Supplied material:
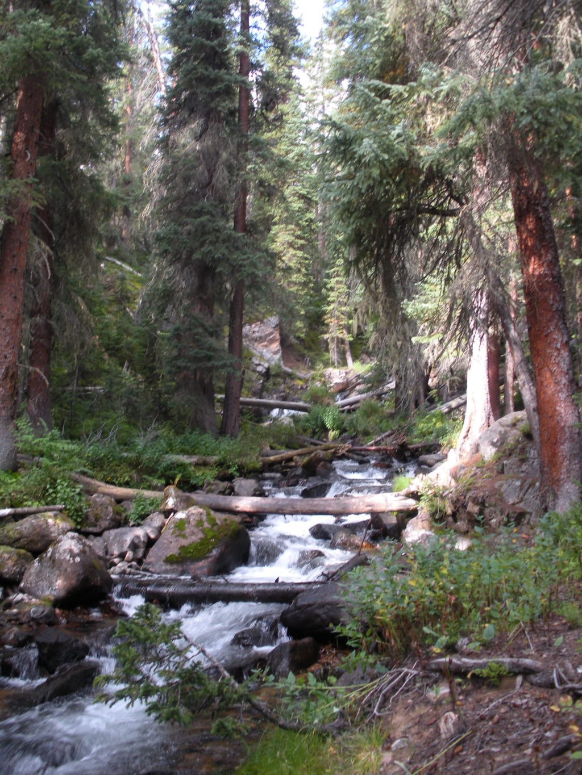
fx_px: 807
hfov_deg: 39.7
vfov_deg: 51.4
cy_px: 388
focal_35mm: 36
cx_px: 291
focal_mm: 6.3
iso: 64
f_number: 3.5
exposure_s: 1/46.3
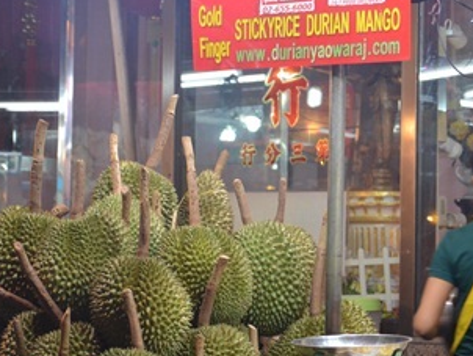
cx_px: 296
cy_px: 206
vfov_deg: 10.8
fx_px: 1873
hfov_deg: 14.4
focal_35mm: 137
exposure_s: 1/30
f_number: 4.8
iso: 640
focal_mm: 48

Action item: Please reproduce the lines exactly from the one containing "hfov_deg: 39.7" through the last line of the data above, and keep the pictures out.

Answer space:
hfov_deg: 39.7
vfov_deg: 51.4
cy_px: 388
focal_35mm: 36
cx_px: 291
focal_mm: 6.3
iso: 64
f_number: 3.5
exposure_s: 1/46.3
cx_px: 296
cy_px: 206
vfov_deg: 10.8
fx_px: 1873
hfov_deg: 14.4
focal_35mm: 137
exposure_s: 1/30
f_number: 4.8
iso: 640
focal_mm: 48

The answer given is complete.